L’azione intrapresa verso il fornitore veniva qualificata come richiesta di risarcimento ex art.2043 c.c. poiché, anche se il fatto si era verificato prima della entrata in vigore del D.P.R. 24 maggio 1988 n. 224 che non aveva effetto retroattivo, il fornitore poteva essere chiamato a risponderne, ai sensi del succitato articolo, per il danno derivante da un difetto del prodotto messo in commercio.

Aggiungeva, inoltre, la Suprema Corte, che l’appaltatore si trovava, rispetto ai materiali acquistati presso terzi e messi in opera in esecuzione del contratto,”.. in una posizione analoga a quella dell’acquirente successivo nell’ipotesi della cd. “vendita a catena”, potendosi, conseguentemente, configurare, in suo favore, due distinte fattispecie di azioni risarcitorie: quella contrattuale relativa ai danni propriamente connessi all’inadempimento in ragione del vincolo negoziale, e deducibili con l’azione contrattuale ex art.1494, comma 2, c.c. relativa alla compravendita (corrispondente, per l’appalto, a quella ex art.1668 c.c.), e quella extracontrattuale per essere tenuto indenne di quanto versato al committente ex art.1669 c.c. in ragione dei danni sofferti per i vizi dei materiali posti in opera”.
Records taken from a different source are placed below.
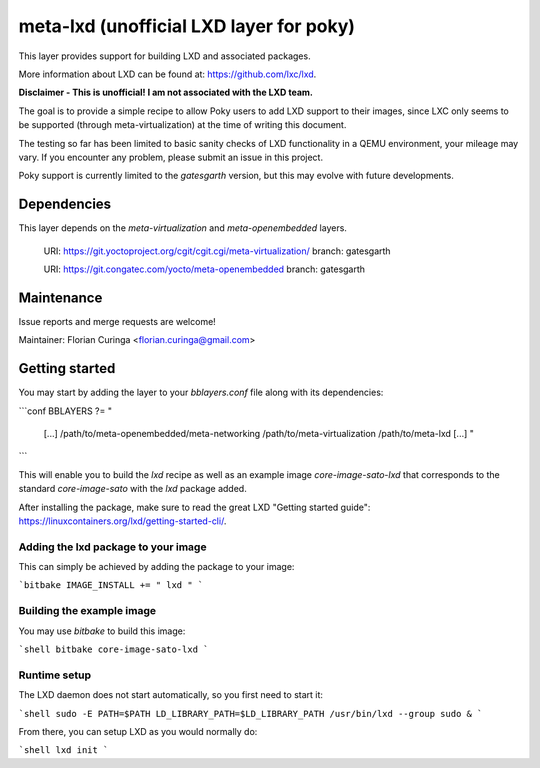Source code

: meta-lxd (unofficial LXD layer for poky)
========================================

This layer provides support for building LXD and associated packages.

More information about LXD can be found at: https://github.com/lxc/lxd.

**Disclaimer - This is unofficial! I am not associated with the LXD team.** 

The goal is to provide a simple recipe to allow Poky users to add LXD support
to their images, since LXC only seems to be supported (through 
meta-virtualization) at the time of writing this document. 

The testing so far has been limited to basic sanity checks of LXD
functionality in a QEMU environment, your mileage may vary. If you
encounter any problem, please submit an issue in this project.

Poky support is currently limited to the *gatesgarth* version, but
this may evolve with future developments.

Dependencies
------------

This layer depends on the `meta-virtualization` and `meta-openembedded` layers.

  URI: https://git.yoctoproject.org/cgit/cgit.cgi/meta-virtualization/
  branch: gatesgarth

  URI: https://git.congatec.com/yocto/meta-openembedded
  branch: gatesgarth

Maintenance
-----------

Issue reports and merge requests are welcome!

Maintainer: Florian Curinga <florian.curinga@gmail.com>

Getting started
---------------

You may start by adding the layer to your `bblayers.conf` file along with
its dependencies:

```conf
BBLAYERS ?= " \
  [...] \
  /path/to/meta-openembedded/meta-networking \
  /path/to/meta-virtualization \
  /path/to/meta-lxd \
  [...] "
```

This will enable you to build the `lxd` recipe as well as an example image
`core-image-sato-lxd` that corresponds to the standard `core-image-sato` with
the `lxd` package added.

After installing the package, make sure to read the great LXD "Getting started 
guide": https://linuxcontainers.org/lxd/getting-started-cli/.

Adding the lxd package to your image
************************************

This can simply be achieved by adding the package to your image:

```bitbake
IMAGE_INSTALL += " lxd "
```

Building the example image
**************************

You may use `bitbake` to build this image:

```shell
bitbake core-image-sato-lxd
```

Runtime setup
*************

The LXD daemon does not start automatically, so you first need to start it:

```shell
sudo -E PATH=$PATH LD_LIBRARY_PATH=$LD_LIBRARY_PATH /usr/bin/lxd --group sudo &
```

From there, you can setup LXD as you would normally do:

```shell
lxd init
```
Secondo l’orientamento consolidato della Corte, nel contratto di vendita, la responsabilità contrattuale concorre con quella extracontrattuale in relazione a un evento dannoso che, unico nella sua genesi soggettiva e risalente allo stesso comportamento del suo autore, leda, oltre ai diritti acquisiti dalla parte in base al contratto, anche i diritti assoluti della medesima.

“Tale principio è operante anche in tema di responsabilità per i vizi della cosa venduta, giacché il secondo comma dell’art.1494 cod. civ. non riguarda qualsiasi danno giuridicamente rilevante causato dai vizi della cosa, ma si riferisce alla sola lesione degli interessi connessi con il vincolo negoziale e con esclusione, quindi, del pregiudizio arrecato agli interessi del compratore che, essendo sorti al di fuori del contratto, hanno la consistenza di diritti assoluti – come il diritto dell’appaltatore-acquirente ad essere tenuto indenne dal danno patito per aver dovuto risarcire il committente per i difetti di costruzione derivanti dal vizio della cosa venduta ex art.1669 c.c.”.